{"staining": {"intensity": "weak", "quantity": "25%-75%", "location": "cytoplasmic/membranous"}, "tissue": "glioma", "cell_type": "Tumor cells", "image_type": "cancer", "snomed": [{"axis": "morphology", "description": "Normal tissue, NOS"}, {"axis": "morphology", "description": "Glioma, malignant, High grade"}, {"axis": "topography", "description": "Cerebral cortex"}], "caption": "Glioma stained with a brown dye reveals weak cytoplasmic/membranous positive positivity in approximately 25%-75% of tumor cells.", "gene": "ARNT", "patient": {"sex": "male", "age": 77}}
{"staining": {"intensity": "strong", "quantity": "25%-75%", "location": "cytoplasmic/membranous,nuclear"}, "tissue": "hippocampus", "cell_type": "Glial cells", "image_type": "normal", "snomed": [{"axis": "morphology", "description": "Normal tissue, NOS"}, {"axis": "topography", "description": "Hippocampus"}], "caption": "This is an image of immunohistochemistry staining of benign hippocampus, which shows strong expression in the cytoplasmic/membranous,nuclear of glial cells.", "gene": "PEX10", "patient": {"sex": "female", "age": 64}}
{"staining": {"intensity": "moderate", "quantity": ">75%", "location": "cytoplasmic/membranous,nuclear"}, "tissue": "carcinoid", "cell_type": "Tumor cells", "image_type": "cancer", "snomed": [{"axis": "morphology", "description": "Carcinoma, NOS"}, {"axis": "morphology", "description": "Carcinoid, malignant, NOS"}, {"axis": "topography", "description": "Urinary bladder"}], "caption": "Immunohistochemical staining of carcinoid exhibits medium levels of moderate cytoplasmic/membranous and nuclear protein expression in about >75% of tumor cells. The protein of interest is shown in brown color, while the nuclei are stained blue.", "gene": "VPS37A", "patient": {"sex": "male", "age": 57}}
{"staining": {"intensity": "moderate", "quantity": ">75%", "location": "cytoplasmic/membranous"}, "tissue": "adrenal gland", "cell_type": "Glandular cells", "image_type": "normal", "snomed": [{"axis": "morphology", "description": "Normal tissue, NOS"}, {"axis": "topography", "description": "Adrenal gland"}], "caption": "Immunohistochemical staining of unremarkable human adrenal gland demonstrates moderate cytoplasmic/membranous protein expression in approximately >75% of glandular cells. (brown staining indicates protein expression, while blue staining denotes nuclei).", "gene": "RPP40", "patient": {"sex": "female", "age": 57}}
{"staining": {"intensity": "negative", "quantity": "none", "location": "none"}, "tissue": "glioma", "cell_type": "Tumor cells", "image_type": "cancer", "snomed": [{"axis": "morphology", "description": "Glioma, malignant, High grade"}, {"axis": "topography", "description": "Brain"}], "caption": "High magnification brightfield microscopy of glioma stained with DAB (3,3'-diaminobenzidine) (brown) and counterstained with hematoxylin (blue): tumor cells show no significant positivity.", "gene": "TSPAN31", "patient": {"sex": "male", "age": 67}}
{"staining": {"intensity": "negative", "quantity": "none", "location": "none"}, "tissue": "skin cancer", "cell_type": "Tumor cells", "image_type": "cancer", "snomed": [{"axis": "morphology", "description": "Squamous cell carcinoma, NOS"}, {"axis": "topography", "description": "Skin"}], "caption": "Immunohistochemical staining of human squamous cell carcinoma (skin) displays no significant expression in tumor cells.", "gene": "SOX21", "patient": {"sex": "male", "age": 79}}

----------------------------------------

• [WHAT YOU WILL DO]: Please state how many lines of the material contain the word "glioma", giving the number alone.

• [ANSWER TO THIS PROBLEM]: 2